C’est Marion Druart, la co-présidente de l’Association des bibliothécaires départementaux - qui vient d’organiser ses journées d’étude annuelles - qui témoigne : « De plus en plus de bibliothèques m’appellent pour me dire qu’elles ne savent pas quoi répondre à tel ou tel usager qui demande de retirer un document ». Un film avec Depardieu ou un livre « trop woke ».

Une situation gênante ? Plutôt salutaire : l’occasion de créer des débats aiguisant l’esprit critique et incitant à la tolérance ! À Montreuil, des élèves conçoivent une émission où ils interviewent des essayistes ou des artistes. « C’est une manière de travailler les outils numériques, les terminologies disqualifiantes, les postures », énumère Arnaud Le Mappian, le directeur des bibliothèques de la ville. Avec le tribunal de Bobigny, d’autres élèves reproduisent un procès au pénal, en jouant tous les rôles.
Offrir des documents fiables et plurielles
« Le rôle principal des bibliothèques, avant même de créer un débat, est de créer les conditions du débat : favoriser la rencontre entre des gens différents, mettre à disposition des ressources documentaires fiables et plurielles, et donner des outils sur la prise de parole, l’expression », expose Malik Diallo, directeur de la bibliothèque des Champs libres, à Rennes.

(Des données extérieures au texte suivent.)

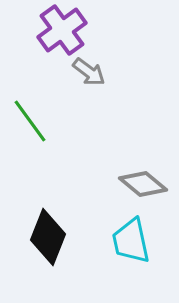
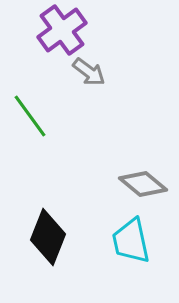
green line: moved 5 px up
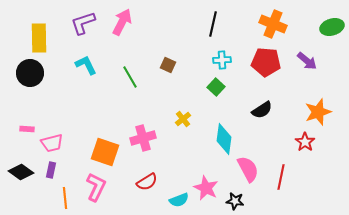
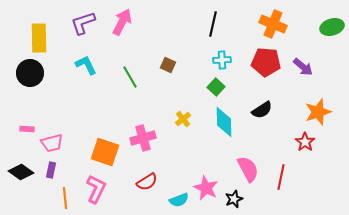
purple arrow: moved 4 px left, 6 px down
cyan diamond: moved 17 px up; rotated 8 degrees counterclockwise
pink L-shape: moved 2 px down
black star: moved 1 px left, 2 px up; rotated 30 degrees counterclockwise
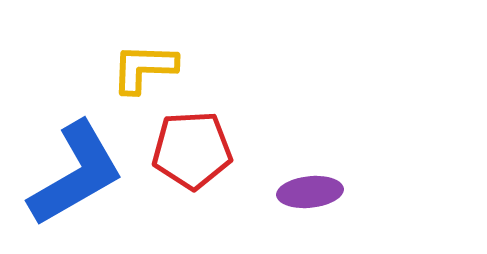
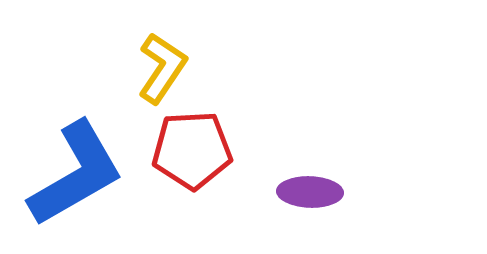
yellow L-shape: moved 18 px right; rotated 122 degrees clockwise
purple ellipse: rotated 8 degrees clockwise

Puis place au débat, où le « public » est hautement actif, en animant lui-même la discussion.

Et les débats sur la religion, la politique, les droits des femmes, les parasciences…?
Mais comment armer les équipes sur des sujets compliqués ? En se faisant par exemple accompagner par des journalistes et en expliquant à l’écrit le sens et le cadre de l’animation.
Là où le bibliothécaire est démuni : quand il n’a pas de soutien politique. Comme le révèle Philippe Marcerou, inspecteur général de l’éducation, du sport et de la recherche, « les interventions des élus sont de moins en moins courantes pour les acquisitions documentaires. Mais dans l’action culturelle… Des intervenants sont imposés ou retirés par des mairies ». Le rapport sera publié prochainement.
Et face à des citoyens qui ne veulent rien entendre et font pression ? Le bibliothécaire est tenté d’éviter les sujets qui fâchent. « Je n’encouragerais pas une petite bibliothèque de Loire-Atlantique à organiser un débat sur le trafic aérien sans soutien des élus. Je n’encourage évidemment pas l’autocensure, mais il faut être prudent », reprend Marion Druart, qui propose qu’une petite bibliothèque inquiétée puisse se cacher derrière la bibliothèque départementale, « qui a un rôle de parapluie ».